A representative classroom challenge: an ASP.NET MVC marketplace application with admin panel. The chain that bootcamp drills:

1. Source mapping (45 min): Unzip the app, open in VS Code. Locate AccountController, identify the login flow, map the cookie-issuance code path. Note custom IPrincipal implementation with role-stuffing logic.
2. Authentication bypass discovery (90 min): Trace the cookie-validation code in ApplicationUserManager. Spot a string comparison using == on a user-controlled GUID against a database-stored token, with no time-constant comparison and no token expiry check. Realise that the token is a deterministic hash of (username + creation-time-truncated-to-second). Identify a registration flow that returns the token in a debug header (left enabled in ‘staging’ mode).
3. Exploit script — auth bypass (60 min): Python script that registers a throwaway user, captures the debug header, replays against the admin endpoint with the captured token. Validates session by hitting /admin/dashboard. End-to-end automated.
4. RCE discovery (3 hours): In the admin panel, find a /admin/import-csv endpoint. CSV parsing uses ExcelDataReader. Identify that a CSV with =cmd|’/c calc’!A1 formula injection executes locally — but we want server-side RCE, not client-side. Pivot: search for OleDb usage. Find a /admin/run-report endpoint accepting a ‘connection-string’ query parameter that flows into a SqlDataAdapter — classic SQLi via the connection string itself. Exploit via xp_cmdshell (sa role granted to the application’s SQL user).
5. Exploit script — RCE chain (45 min): Extend the auth-bypass script to POST the malicious connection-string to /admin/run-report, then trigger xp_cmdshell with a reverse-shell payload. Test against fresh app instance — full automation works.
6. Report writeup (45 min): Executive summary, technical attack chain with code snippets pointing to vulnerable lines, business impact, remediation (use HMAC-with-timing-safe-comparison for tokens, never expose debug headers in production, parameterise SQL via prepared statements).

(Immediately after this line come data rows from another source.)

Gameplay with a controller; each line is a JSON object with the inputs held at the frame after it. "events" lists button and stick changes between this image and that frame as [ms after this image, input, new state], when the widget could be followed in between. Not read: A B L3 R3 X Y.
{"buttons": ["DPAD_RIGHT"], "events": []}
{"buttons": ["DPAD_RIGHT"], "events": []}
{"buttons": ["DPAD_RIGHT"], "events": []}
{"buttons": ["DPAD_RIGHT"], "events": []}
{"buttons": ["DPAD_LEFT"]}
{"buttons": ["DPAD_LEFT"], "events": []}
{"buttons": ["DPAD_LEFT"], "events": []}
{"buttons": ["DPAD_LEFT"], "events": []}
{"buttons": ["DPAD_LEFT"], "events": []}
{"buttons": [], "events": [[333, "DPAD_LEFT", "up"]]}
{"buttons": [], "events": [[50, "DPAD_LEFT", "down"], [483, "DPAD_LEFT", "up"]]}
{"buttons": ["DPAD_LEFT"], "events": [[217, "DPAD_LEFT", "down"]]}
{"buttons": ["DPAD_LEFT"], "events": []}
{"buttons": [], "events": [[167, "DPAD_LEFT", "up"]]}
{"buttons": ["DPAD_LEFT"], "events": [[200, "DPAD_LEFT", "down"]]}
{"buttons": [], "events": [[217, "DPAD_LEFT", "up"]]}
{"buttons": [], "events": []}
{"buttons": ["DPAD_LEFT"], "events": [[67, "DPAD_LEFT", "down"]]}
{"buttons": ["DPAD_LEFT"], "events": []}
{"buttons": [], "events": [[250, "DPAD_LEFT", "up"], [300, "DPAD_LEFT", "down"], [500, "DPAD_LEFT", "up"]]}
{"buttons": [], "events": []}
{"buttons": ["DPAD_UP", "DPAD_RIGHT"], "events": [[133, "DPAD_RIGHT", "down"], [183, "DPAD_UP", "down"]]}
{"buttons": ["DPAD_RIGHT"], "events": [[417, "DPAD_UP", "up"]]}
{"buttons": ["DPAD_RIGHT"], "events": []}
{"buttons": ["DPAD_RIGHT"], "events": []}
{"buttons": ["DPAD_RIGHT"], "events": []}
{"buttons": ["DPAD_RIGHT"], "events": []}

Total time on a familiar-class box: ~8 hours. The exam variant will be on a different stack — but the workflow shape (source map → auth bypass discovery → RCE discovery → automate → report) is identical.

OSWE is the second-hardest OffSec exam after OSEE. Self-assess against this list. Eight-of-twelve is the typical safe baseline.

• Comfortable reading source in at least 2 of: PHP, Node.js, Python, Java, C# (.NET).
• Have written a custom Burp Suite extension or BCheck (Pro experience required).
• Can write a 200-line Python exploit script with requests, threading, and error handling.
• Understand OWASP Top 10 deeply enough to recognise the bug class from a code snippet.
• Have manually exploited (without sqlmap) a boolean-blind SQL injection end-to-end.
• Have read and understood at least one CVE writeup involving a real-world auth bypass (e.g. Confluence CVE-2022-26134 or similar).
• Have used a Java or .NET decompiler (dnSpy, JD-GUI, CFR) on a binary.
• Understand JWT structure deeply — alg-none, alg-confusion, key-confusion, kid-injection.
• Have built or contributed to a web application of any size — front-end framework experience is a plus but not required.
• Understand HTTP request smuggling at a concept level (TE.CL, CL.TE).
• Comfortable debugging XSS attack chains using browser DevTools (call stack, event listeners).
• Can commit 20+ study hours/week consistently for 12 weeks.

OSCP-pass + 12 months of AppSec / pentest field experience is the typical pre-OSWE profile. If you don’t have OSCP, we recommend completing OSCP first or pairing OSWE with our 4-week ‘OSWE Foundations’ bridge module that closes the source-review gap.